Source material:
START
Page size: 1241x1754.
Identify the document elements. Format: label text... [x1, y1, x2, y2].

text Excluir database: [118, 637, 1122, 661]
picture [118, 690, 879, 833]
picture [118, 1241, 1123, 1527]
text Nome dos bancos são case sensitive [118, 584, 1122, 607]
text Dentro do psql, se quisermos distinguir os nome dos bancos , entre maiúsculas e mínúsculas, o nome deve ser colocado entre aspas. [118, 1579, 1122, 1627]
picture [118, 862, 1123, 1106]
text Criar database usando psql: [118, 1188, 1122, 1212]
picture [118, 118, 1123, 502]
END
START
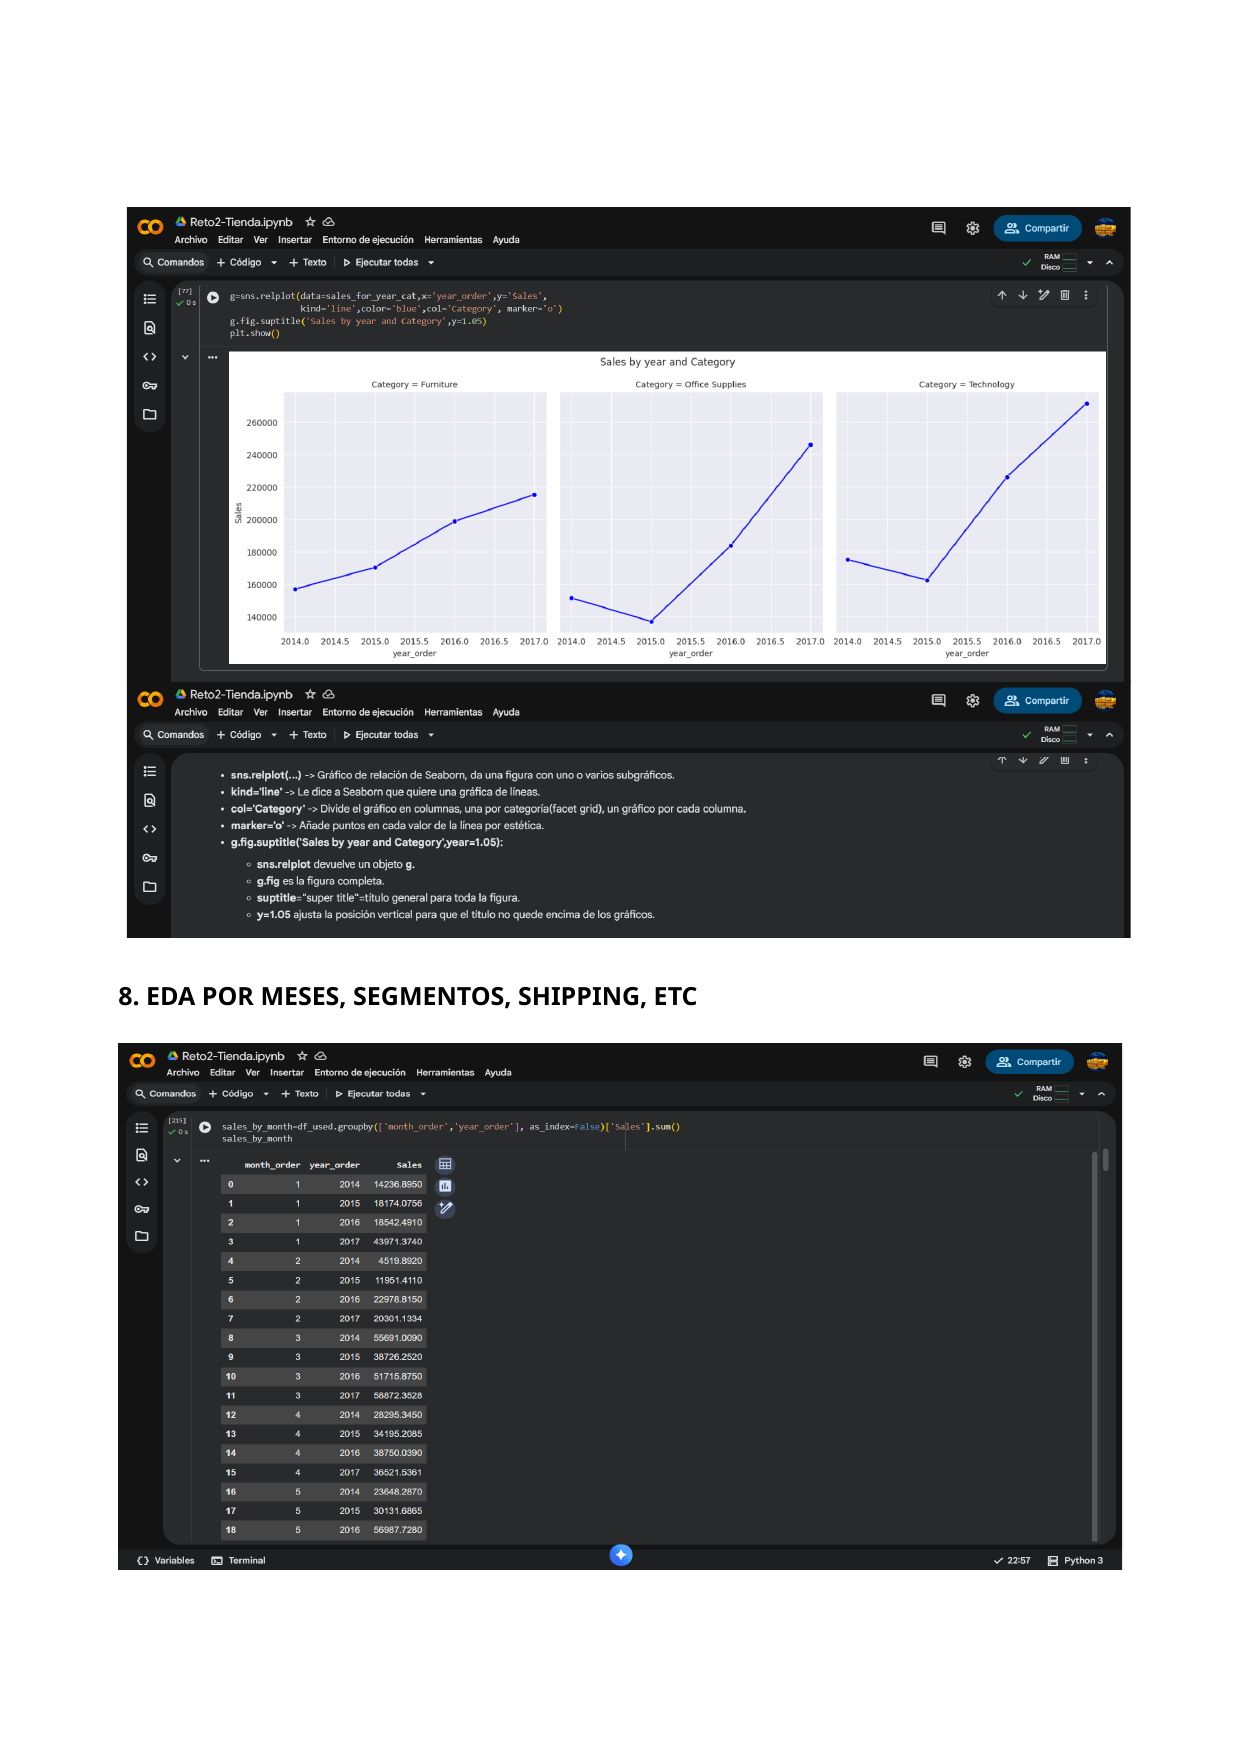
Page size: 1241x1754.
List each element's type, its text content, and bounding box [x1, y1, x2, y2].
END
Do this: Locate every line in the entries above that contains the string "text" and copy each of those lines.

Answer to the problem:
Identify the document elements. Format: label text... [x1, y1, x2, y2].
text Excluir database: [118, 637, 1122, 661]
text Nome dos bancos são case sensitive [118, 584, 1122, 607]
text Dentro do psql, se quisermos distinguir os nome dos bancos , entre maiúsculas e mínúsculas, o nome deve ser colocado entre aspas. [118, 1579, 1122, 1627]
text Criar database usando psql: [118, 1188, 1122, 1212]
List each element's type, its text content, and bounding box [x1, y1, x2, y2].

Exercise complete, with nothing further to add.